O jovem, de traços nobres e expressão altiva, lançou um sorriso frio ao tecido, depois misturou-se à multidão, saindo junto com o povo.

Chu Li fixou-se nele, sem nunca deixar de observar o entorno. Sob sua mente aguçada, cada rosto e expressão eram gravados com precisão.

Exceto pelo jovem, nada parecia fora do comum.

Ao mergulhar nos pensamentos do jovem, Chu Li estacou, surpreso e ligeiramente mudado de expressão.

No terceiro andar, as pessoas se acotovelavam nas janelas, olhando o tumulto lá embaixo, admirados e conversando sem parar, achando estranho o letreiro ter caído assim, por pouco não causando tragédia.

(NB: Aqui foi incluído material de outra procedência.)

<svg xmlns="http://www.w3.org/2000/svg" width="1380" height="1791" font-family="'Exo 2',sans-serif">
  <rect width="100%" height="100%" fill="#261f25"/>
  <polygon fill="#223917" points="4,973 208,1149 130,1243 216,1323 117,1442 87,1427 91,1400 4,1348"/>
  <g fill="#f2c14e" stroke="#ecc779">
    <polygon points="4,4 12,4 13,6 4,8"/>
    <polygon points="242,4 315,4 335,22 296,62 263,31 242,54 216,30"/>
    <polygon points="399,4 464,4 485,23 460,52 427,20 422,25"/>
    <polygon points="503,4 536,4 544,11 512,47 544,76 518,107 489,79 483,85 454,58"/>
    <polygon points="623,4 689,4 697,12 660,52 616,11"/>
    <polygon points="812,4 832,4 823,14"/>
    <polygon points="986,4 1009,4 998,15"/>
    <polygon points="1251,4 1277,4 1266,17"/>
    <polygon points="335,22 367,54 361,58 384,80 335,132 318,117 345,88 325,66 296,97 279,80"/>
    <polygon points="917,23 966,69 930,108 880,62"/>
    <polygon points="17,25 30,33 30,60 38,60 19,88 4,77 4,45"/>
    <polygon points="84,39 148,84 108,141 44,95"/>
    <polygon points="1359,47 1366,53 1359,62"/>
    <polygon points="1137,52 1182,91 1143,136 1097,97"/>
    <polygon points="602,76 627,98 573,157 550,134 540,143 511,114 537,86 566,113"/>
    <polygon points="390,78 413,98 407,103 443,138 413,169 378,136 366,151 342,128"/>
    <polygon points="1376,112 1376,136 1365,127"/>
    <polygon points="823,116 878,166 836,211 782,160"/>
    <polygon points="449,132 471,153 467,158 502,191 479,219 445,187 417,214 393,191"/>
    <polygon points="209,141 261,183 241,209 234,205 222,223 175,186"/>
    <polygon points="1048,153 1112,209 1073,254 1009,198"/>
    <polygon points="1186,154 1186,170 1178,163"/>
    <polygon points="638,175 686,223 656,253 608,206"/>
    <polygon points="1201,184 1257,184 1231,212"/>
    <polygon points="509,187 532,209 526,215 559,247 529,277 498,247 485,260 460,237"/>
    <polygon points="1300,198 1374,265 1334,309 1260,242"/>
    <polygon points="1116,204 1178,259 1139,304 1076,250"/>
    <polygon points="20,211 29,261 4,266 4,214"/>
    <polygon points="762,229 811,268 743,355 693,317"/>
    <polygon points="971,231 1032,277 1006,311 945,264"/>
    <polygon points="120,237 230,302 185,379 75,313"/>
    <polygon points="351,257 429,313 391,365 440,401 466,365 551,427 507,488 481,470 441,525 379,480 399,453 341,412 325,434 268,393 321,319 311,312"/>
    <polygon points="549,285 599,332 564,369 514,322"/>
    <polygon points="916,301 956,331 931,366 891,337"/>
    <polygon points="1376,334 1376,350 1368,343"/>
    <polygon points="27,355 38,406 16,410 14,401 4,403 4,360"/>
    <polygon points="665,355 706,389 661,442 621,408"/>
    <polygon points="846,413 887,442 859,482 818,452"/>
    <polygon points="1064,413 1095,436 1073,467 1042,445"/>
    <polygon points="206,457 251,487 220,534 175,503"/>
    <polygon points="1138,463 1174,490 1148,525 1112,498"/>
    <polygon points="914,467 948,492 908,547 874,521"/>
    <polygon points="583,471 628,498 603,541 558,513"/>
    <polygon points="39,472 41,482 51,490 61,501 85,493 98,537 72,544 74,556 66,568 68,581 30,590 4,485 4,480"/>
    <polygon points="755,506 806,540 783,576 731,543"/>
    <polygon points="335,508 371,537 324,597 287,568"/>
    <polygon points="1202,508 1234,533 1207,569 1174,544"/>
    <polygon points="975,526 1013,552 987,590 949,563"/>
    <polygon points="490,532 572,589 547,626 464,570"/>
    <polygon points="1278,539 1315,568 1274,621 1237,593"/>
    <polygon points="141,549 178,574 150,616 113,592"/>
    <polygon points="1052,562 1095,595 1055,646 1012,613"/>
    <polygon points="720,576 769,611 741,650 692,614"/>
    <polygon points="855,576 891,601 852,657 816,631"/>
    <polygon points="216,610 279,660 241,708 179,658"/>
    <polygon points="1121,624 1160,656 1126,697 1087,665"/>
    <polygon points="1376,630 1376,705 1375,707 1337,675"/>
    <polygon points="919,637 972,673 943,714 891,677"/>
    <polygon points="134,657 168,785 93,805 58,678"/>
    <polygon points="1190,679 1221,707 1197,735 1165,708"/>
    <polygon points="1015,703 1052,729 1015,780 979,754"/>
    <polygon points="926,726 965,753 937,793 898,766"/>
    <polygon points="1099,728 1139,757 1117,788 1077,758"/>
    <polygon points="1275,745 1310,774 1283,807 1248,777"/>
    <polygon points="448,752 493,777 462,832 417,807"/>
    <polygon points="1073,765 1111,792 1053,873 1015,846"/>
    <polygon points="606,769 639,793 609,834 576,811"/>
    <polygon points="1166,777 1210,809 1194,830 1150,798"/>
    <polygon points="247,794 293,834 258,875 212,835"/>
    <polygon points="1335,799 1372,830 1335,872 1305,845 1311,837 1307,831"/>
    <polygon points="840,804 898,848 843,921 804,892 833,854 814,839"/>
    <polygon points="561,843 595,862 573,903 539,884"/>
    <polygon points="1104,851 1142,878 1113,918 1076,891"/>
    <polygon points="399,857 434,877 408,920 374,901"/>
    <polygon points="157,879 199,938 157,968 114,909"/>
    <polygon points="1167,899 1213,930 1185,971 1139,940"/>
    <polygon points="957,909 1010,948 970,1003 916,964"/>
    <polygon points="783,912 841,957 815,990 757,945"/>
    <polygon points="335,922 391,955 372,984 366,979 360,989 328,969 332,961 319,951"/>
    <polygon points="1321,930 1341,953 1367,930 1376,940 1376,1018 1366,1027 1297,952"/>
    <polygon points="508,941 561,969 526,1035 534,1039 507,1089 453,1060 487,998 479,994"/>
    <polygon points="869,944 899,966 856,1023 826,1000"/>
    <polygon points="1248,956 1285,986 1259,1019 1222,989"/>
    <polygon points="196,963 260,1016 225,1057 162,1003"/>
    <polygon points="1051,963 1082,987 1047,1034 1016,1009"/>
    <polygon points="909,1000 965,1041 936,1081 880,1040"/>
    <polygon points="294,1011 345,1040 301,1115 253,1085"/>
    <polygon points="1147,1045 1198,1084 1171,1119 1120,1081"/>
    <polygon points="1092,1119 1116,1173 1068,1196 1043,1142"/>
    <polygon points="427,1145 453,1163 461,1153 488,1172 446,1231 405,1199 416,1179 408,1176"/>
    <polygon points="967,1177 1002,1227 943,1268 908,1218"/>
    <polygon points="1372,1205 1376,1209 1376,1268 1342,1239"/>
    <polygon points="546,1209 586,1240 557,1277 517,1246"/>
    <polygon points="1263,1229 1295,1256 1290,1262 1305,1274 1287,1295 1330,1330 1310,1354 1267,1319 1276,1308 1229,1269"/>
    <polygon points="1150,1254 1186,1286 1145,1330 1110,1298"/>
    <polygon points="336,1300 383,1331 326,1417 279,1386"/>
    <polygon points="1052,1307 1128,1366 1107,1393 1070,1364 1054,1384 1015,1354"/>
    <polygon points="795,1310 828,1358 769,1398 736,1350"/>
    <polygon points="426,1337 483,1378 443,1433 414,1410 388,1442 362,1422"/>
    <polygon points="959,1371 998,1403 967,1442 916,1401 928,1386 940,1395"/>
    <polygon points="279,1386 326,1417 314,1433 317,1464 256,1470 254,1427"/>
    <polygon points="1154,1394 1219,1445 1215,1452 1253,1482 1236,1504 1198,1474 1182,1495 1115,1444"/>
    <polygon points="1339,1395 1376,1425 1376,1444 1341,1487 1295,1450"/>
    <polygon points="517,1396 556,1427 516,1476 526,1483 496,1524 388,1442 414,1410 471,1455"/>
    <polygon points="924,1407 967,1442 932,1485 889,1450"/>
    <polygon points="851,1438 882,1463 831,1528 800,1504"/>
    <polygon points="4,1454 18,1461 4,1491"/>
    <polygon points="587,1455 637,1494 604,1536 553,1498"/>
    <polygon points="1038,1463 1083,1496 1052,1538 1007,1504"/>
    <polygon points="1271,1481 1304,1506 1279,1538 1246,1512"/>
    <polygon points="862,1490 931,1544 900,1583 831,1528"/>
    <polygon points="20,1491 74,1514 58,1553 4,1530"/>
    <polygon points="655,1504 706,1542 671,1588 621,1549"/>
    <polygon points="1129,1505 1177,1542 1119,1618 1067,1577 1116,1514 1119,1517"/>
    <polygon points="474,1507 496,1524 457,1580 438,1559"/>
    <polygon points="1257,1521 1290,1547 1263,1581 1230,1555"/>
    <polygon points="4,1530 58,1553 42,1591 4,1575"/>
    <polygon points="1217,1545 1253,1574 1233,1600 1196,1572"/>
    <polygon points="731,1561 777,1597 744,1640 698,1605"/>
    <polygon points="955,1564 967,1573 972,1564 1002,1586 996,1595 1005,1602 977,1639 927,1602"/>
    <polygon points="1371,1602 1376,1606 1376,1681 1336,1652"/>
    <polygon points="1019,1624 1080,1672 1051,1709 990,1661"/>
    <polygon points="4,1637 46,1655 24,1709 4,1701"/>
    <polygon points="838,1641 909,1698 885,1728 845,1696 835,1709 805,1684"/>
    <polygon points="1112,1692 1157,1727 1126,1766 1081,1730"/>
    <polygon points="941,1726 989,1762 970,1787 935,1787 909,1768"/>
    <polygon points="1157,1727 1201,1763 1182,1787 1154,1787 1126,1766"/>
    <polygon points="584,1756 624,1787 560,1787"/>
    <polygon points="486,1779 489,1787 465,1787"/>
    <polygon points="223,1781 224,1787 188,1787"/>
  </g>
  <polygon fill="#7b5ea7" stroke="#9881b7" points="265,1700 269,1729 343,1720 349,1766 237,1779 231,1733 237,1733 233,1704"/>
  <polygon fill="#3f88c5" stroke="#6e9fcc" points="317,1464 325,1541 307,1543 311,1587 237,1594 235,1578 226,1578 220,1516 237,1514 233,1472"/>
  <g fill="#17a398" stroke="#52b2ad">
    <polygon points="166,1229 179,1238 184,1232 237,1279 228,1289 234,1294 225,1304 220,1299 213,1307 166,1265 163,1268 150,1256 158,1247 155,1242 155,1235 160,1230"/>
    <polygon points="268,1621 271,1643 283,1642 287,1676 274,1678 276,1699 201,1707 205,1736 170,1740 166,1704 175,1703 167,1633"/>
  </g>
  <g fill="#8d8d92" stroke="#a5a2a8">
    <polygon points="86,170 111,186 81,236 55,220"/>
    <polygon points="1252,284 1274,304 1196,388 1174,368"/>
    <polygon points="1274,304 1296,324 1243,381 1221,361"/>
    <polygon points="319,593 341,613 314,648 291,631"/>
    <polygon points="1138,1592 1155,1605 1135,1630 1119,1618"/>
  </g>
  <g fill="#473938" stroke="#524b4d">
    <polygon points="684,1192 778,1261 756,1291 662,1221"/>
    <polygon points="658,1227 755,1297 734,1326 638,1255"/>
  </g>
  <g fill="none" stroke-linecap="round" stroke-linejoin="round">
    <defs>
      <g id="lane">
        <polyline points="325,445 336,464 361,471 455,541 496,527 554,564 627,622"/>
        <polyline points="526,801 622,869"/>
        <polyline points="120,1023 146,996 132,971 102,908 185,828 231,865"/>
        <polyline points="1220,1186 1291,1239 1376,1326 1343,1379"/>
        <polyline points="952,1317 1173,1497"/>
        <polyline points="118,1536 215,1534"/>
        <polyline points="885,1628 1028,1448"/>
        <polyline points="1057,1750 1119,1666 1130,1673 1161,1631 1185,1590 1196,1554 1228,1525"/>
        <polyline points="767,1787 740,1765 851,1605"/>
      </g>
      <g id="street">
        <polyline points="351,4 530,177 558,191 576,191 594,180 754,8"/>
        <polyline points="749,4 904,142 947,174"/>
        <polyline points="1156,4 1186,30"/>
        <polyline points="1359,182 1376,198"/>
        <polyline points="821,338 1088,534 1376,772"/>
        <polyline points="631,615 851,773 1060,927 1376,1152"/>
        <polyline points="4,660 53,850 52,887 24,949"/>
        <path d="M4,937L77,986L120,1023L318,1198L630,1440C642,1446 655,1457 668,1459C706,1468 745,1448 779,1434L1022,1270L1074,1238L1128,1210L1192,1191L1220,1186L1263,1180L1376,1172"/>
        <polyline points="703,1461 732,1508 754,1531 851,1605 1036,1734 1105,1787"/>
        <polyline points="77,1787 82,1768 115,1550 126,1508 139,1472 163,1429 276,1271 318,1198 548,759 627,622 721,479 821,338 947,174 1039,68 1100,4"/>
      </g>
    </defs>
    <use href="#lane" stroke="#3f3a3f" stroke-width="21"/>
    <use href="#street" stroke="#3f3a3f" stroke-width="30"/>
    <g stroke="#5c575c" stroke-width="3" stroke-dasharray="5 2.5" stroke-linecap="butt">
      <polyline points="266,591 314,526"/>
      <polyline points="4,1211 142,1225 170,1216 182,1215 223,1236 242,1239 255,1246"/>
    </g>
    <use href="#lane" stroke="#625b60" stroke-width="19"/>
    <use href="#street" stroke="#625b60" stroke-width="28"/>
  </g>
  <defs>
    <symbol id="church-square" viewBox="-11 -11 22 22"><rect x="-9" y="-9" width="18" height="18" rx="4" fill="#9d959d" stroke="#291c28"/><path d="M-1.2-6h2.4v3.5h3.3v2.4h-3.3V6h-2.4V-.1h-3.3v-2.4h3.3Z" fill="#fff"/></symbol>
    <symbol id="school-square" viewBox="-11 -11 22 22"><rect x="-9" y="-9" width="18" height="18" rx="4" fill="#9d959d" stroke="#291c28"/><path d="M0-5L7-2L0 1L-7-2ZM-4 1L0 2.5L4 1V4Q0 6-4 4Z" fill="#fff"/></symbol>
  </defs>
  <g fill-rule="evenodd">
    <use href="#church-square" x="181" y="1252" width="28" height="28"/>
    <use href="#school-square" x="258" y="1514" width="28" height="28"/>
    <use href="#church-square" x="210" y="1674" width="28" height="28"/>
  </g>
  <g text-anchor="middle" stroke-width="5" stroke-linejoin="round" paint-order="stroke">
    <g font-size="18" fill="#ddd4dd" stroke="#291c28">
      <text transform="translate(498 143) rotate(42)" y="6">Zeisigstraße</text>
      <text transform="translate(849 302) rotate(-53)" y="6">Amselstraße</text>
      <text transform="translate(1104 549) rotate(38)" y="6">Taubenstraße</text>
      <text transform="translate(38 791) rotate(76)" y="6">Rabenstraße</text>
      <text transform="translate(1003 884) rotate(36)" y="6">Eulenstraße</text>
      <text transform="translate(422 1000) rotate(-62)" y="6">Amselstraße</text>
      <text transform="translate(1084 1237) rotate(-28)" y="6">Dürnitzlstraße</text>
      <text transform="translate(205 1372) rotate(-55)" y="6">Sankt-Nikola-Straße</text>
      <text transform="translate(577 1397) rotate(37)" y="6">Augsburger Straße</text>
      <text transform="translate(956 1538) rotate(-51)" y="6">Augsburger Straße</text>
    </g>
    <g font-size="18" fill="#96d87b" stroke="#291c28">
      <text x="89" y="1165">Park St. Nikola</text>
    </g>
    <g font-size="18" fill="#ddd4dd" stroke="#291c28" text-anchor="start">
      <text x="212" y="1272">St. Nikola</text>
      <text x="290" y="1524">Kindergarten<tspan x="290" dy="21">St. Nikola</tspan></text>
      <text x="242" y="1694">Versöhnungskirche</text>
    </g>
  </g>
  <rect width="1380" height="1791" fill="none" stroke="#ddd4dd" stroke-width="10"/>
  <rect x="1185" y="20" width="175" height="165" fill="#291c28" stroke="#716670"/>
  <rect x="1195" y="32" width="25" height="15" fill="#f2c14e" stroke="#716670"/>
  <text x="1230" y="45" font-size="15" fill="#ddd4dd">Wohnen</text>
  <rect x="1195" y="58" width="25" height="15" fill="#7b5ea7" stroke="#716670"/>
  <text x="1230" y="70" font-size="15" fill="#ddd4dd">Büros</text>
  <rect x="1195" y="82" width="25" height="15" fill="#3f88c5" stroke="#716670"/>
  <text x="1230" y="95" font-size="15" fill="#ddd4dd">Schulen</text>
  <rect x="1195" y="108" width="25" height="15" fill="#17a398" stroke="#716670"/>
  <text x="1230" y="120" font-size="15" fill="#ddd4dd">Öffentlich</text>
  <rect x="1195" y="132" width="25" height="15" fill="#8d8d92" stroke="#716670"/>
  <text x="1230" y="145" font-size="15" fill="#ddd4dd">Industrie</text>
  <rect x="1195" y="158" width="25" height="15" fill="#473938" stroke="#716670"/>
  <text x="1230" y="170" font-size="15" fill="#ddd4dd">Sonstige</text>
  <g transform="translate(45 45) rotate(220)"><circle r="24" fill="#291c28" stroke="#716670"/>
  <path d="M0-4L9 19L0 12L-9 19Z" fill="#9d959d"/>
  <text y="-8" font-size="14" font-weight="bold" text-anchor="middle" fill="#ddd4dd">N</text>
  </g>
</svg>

Alguns diziam que até os céus não suportaram a afronta e resolveram intervir. Outros atribuíam ao acaso: o letreiro já tinha cinquenta anos, era hora de trocar, e mesmo bastões grossos apodrecem ao sol e à chuva.

Enquanto isso, Chu Li acompanhava mentalmente os passos do jovem, até que, de súbito, desapareceu do lado da mesa.

O jovem, confundido entre a multidão, saiu da Casa do Sol Nascente, misturando-se ao vaivém da rua e, após algumas voltas, entrou num labirinto de becos estreitos.

Os paralelepípedos brilhavam sob a luz dos lampiões, e o silêncio reinava.

De repente, Chu Li apareceu a dez metros atrás do jovem e chamou alto:

— Jiang Huai!

O rapaz parou por um instante e seguiu caminhando.

Chu Li insistiu:

— Jiang Huai, o que fez com o que pegou na mansão do Duque Yi?

O jovem titubeou, mas continuou andando, fingindo ignorar a pergunta, sumindo logo na próxima esquina.

Um sorriso desenhou-se nos lábios de Chu Li. Quem imaginaria que o famoso Macaco Celestial, na verdade, tinha feições tão dignas e não lembrava em nada um macaco? Ninguém suspeitaria ao vê-lo andando pela rua. Realmente, o mundo é cheio de surpresas!

Dos pensamentos de Jiang Huai, Chu Li viu onde estava a Erva da Longevidade e respirou aliviado, agradecendo aos céus. Por sorte, o Macaco Celestial era perspicaz e a planta ainda estava em seu poder; mas nos pensamentos do jovem, só vislumbrou uma sala secreta, sem saber exatamente onde ficava. Precisaria obter mais informações.

Pensando nisso, Chu Li moveu-se e desapareceu novamente.